How the CP recorded the loss of the Theatre Royal.
THIS ISLAND LIFE I MUST have spent hundreds (if not thousands) of hours in Ryde’s three cinemas during the Fifties and Sixties, each with its own special charm and eccentricities.
The Scala was the archetypal flea-pit and many a Sunday evening was wasted in there watching films deemed so scary they warranted an X certificate.
These days, you can see most of these movies on afternoon television and they usually involve men in diving helmets and rubber suits emerging from a studio swamp to threaten the world.
The original Commodore, with its vast foyer containing a galleon disguised as a ticket booth and a sweeping staircase, was certainly the grandest of the lot.
But I always had a soft spot for the old Theatre Royal, with its air of cosiness and faded grandeur.
Memory is a peculiar thing and I have no idea why this particular moment should have remained in my mind after all these years but it has.
I recall being in there one Saturday afternoon to watch Elizabeth Taylor and Peter Finch in Elephant Walk and, before the main feature, the music of Mantovani came soaring out of the ornate speakers, which were fixed at regular intervals between the junction of wall and ceiling.
As we sipped our Kia-oras in the half-light, while the smoke from a hundred cigarettes drifted upwards and the air was filled with the smell of old dust and new polish, I remember thinking, 'I really like this place’.
When this majestic building (classic Victorian) was destroyed by fire in the early 60s and replaced by that monstrosity of a bank (classic Lego), a little bit of the heart went out of the town.
But I didn’t realise just how much until, for the first time in 50 years, I saw a photograph of the Theatre Royal in its pomp at Ryde Heritage Centre.
Some of you may not know of this remarkable place, because it is a treasure and, like all real treasure, it is buried.
In this instance it can be found in the atmospheric cellar space beneath the Royal Victoria Arcade in Union Street — but be warned.
Once you venture down there and pay the modest admission price, bring a flask and a packet of paste sandwiches, because you will want to remain there for hours.
Many old Rydeians of my generation will have last visited this basement back in the early Sixties, when it was called the Diamond Club and provided a slightly racy Friday night environment for us 15 year olds, as we swigged Coca-Cola and scoffed crisps.
But the scruffy old Diamond Club is unrecognisable these days, thanks to the efforts of a determined bunch of enthusiasts who would receive gold medals should David Cameron’s 'big society’ ever get round to officially recognising outstanding achievements by volunteers.
Driven on by the redoubtable Diana Wood, Historic Ryde Society was formed in October, 2009, and it is extraordinary that a little more than two years later, by dint of grants, money from the Heritage Lottery Fund and sheer hard work, they have produced a centre which should help ensure the history of a proud old town is secured forever.
There are memories wherever you look.
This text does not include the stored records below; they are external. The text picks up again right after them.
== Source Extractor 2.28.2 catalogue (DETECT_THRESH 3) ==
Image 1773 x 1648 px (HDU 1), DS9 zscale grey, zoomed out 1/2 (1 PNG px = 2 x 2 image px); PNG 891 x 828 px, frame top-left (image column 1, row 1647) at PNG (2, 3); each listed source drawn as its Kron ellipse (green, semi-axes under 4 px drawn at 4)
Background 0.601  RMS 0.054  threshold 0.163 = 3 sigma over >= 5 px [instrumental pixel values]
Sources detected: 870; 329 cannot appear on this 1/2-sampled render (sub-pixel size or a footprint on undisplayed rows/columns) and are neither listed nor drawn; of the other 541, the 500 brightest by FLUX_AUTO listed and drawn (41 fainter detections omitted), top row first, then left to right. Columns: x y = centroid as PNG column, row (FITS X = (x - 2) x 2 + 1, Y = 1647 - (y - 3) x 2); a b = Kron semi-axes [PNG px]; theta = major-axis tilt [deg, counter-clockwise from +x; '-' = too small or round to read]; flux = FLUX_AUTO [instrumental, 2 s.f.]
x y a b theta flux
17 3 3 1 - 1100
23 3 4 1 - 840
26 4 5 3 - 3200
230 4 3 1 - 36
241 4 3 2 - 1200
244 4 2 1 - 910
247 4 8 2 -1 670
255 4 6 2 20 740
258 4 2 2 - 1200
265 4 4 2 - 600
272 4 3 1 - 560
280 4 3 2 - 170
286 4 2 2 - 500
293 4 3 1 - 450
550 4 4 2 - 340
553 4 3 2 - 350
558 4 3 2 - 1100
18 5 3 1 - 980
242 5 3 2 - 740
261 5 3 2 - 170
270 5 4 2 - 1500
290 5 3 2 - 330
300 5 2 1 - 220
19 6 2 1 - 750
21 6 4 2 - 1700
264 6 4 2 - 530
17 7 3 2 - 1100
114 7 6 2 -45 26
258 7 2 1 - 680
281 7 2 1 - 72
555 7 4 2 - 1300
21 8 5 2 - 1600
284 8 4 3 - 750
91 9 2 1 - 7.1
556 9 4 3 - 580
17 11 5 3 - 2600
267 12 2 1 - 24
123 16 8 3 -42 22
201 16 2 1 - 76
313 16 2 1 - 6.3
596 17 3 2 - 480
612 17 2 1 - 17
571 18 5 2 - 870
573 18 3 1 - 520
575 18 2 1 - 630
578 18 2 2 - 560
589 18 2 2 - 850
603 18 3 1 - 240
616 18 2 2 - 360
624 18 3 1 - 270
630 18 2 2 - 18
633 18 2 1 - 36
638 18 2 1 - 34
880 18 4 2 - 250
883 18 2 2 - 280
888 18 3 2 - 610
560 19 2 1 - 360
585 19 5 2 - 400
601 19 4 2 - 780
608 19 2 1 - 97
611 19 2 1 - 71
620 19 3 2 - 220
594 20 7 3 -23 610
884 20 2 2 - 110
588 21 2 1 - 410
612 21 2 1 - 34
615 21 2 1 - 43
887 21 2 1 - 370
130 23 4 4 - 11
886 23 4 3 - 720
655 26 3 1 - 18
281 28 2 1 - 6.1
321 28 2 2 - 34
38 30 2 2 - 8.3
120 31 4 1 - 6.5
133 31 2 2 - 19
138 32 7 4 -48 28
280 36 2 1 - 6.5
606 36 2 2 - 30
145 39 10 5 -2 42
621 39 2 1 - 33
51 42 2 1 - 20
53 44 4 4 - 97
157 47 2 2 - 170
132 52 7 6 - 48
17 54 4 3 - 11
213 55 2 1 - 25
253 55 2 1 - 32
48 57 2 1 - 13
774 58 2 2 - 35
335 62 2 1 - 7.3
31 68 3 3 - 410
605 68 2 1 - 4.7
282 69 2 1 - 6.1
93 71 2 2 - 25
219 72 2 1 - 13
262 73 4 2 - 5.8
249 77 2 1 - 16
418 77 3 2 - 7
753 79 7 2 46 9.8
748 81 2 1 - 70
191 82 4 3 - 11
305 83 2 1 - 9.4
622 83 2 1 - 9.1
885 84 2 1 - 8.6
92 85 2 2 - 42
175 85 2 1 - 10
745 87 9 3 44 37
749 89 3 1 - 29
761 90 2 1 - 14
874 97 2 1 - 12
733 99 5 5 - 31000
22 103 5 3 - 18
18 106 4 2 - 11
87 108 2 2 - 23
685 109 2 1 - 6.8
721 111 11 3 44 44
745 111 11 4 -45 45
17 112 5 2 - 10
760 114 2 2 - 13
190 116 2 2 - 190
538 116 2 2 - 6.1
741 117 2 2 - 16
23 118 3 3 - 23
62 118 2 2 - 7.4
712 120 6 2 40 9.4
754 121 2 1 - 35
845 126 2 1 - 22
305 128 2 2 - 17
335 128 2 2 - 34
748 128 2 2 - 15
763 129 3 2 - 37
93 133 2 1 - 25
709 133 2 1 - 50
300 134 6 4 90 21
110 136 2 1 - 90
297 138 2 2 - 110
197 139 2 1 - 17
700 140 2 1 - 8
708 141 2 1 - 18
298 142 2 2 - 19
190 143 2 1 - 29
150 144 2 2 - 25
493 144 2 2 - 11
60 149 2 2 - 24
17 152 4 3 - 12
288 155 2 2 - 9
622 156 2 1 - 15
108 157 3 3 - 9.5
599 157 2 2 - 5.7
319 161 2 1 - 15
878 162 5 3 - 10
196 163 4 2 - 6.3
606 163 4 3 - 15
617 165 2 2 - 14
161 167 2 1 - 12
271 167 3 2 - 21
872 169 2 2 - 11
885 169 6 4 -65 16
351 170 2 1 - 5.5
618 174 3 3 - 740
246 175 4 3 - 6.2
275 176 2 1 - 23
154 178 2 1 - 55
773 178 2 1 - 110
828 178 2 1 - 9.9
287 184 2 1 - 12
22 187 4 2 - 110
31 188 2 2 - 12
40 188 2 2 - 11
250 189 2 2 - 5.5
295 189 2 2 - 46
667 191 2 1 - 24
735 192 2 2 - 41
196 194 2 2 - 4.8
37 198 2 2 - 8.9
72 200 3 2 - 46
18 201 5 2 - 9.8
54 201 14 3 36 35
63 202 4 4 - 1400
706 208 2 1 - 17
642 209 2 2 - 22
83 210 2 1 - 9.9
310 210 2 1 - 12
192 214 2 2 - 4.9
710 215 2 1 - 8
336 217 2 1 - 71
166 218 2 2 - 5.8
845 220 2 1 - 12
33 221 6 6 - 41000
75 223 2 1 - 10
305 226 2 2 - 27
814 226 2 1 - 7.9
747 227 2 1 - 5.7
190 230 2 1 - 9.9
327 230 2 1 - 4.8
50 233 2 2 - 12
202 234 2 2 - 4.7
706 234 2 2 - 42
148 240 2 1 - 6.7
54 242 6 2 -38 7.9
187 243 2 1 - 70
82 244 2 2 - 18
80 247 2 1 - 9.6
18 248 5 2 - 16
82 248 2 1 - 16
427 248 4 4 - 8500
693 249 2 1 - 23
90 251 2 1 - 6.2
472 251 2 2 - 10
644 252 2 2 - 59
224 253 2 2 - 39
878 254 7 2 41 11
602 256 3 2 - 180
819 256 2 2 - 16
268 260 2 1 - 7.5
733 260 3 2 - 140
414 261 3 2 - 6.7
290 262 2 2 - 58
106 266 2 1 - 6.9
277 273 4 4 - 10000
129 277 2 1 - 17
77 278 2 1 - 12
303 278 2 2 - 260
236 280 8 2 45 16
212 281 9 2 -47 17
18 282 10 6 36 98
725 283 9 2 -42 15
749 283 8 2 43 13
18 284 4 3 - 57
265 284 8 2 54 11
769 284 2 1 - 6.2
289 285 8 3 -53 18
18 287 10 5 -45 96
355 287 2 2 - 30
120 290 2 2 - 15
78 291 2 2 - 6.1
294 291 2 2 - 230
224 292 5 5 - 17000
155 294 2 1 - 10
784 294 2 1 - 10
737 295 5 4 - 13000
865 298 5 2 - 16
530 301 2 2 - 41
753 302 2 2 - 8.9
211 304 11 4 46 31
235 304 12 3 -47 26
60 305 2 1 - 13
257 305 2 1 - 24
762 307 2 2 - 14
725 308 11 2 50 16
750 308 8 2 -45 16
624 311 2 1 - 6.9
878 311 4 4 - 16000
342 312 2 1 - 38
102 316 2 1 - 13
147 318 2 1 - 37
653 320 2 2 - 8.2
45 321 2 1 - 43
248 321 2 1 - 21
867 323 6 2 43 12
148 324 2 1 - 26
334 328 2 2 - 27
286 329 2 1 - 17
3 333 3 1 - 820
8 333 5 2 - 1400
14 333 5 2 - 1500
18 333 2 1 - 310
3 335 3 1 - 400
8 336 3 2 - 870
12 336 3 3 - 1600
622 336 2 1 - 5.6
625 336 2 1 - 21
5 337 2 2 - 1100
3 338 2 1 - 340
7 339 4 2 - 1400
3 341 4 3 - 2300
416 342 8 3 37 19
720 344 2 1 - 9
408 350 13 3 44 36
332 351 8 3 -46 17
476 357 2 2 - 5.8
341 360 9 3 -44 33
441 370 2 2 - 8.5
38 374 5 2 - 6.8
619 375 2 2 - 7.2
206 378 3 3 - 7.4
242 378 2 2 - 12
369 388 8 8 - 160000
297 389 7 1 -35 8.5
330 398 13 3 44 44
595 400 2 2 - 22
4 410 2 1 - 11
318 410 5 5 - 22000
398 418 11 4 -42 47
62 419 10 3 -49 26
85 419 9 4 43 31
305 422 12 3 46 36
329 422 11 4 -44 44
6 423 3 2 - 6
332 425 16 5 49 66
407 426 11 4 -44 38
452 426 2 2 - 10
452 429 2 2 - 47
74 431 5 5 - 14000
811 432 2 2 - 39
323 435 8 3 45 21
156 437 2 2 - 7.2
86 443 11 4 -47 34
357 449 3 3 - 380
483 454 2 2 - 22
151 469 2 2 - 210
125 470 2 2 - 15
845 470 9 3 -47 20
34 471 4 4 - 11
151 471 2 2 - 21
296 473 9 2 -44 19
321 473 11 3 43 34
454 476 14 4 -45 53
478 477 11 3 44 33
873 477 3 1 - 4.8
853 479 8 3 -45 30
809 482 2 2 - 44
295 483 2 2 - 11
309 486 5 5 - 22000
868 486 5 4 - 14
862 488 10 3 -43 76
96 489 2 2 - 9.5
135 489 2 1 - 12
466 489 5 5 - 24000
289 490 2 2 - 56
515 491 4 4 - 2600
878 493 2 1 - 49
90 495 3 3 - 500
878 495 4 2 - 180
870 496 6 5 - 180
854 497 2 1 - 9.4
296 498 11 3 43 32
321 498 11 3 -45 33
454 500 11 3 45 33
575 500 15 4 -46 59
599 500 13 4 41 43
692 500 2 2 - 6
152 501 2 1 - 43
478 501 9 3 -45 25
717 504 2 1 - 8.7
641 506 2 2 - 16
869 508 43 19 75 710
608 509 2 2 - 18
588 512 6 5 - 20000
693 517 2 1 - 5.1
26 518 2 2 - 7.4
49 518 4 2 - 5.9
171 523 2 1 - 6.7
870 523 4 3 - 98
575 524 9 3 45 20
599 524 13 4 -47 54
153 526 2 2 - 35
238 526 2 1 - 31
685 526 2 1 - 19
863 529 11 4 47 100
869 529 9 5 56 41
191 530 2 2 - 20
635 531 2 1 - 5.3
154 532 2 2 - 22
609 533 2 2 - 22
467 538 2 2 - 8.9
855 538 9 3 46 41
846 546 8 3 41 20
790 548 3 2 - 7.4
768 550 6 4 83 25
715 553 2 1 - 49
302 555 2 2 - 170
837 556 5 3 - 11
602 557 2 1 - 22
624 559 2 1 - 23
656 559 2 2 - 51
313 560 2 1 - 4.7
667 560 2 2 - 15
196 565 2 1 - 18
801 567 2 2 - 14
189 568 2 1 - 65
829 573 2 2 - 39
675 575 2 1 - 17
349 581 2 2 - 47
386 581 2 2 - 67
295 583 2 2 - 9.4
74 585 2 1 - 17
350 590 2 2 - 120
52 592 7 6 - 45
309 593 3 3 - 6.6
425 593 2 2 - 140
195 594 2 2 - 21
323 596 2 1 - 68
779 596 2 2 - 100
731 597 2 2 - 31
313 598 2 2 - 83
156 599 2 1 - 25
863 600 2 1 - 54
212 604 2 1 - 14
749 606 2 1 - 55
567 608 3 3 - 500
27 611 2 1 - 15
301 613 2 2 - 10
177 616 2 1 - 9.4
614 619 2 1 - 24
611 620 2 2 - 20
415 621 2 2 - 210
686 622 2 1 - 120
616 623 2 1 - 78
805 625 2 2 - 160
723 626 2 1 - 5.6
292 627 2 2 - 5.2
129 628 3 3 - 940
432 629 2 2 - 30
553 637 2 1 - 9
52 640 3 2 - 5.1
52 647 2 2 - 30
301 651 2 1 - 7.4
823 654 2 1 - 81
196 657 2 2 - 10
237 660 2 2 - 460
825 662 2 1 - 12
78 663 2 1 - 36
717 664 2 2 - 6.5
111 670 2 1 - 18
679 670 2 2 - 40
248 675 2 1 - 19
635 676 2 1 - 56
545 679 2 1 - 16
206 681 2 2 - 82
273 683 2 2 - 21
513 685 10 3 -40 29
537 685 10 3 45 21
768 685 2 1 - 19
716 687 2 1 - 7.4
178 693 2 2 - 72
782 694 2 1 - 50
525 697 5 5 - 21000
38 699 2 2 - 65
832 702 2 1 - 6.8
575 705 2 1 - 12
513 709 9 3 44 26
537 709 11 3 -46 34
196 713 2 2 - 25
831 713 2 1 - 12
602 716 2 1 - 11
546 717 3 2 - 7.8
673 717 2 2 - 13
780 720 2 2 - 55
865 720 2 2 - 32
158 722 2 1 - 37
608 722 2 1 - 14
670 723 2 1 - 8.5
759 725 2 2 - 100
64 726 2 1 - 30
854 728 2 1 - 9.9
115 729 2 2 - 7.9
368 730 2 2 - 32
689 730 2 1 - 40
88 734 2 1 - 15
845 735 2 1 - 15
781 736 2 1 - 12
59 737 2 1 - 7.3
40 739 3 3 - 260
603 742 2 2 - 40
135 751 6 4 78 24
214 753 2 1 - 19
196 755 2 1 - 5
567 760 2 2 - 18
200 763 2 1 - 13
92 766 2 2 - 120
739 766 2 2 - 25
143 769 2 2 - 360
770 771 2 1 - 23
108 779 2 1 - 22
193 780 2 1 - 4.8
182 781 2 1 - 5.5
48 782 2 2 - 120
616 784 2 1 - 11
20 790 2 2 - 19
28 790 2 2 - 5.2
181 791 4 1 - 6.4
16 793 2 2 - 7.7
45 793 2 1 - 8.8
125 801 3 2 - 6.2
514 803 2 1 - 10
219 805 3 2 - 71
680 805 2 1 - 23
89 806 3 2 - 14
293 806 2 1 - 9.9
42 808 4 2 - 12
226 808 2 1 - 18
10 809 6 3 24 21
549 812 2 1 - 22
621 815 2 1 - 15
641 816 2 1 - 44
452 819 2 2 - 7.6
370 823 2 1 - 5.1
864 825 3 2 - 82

For example, were you a Puckpool Park swinger?
If you were, you will know it was nothing to do with any dubious shenanigans in the car park when the sun went down.
You will, instead, have been one of the thousands of Ryde youngsters who, over the years, squatted in those distinctive little chairs which, with the man-powered roundabout, were a much-loved part of the Puckpool play furniture.
One of the swings is on display at the centre, with so much other memorabilia, photographs and computer-controlled displays that I urge you to visit the centre alone.
If not, you will find your quiet reverie and gentle meander down Memory Lane constantly interrupted by a friend or family member summoning you from a nook or cranny at the other end of the building with that fateful cry: 'Hey! Do you remember this?’
Of course you will, because the entire display is a nostalgic masterpiece, artfully arranged to stir the deepest pools of reminiscence and allow visitors to indulge in a private orgy of retrospection.
The centre may have been created quickly but it was certainly not easy and there is still much to do.
Its continued existence relies on a handful of volunteers — and they would be delighted to hear from anyone willing to offer practical building help with the museum’s continual programme of improvements.
Perhaps you could help with the day-to-day running of the place. Training will be given if you can.
For further information, call the centre on 717435 between 11am and 4pm every Tuesday, Wednesday, Thursday and Saturday, or log on to www.historicrydesociety.com
The past is precious, and it needs to be looked after carefully.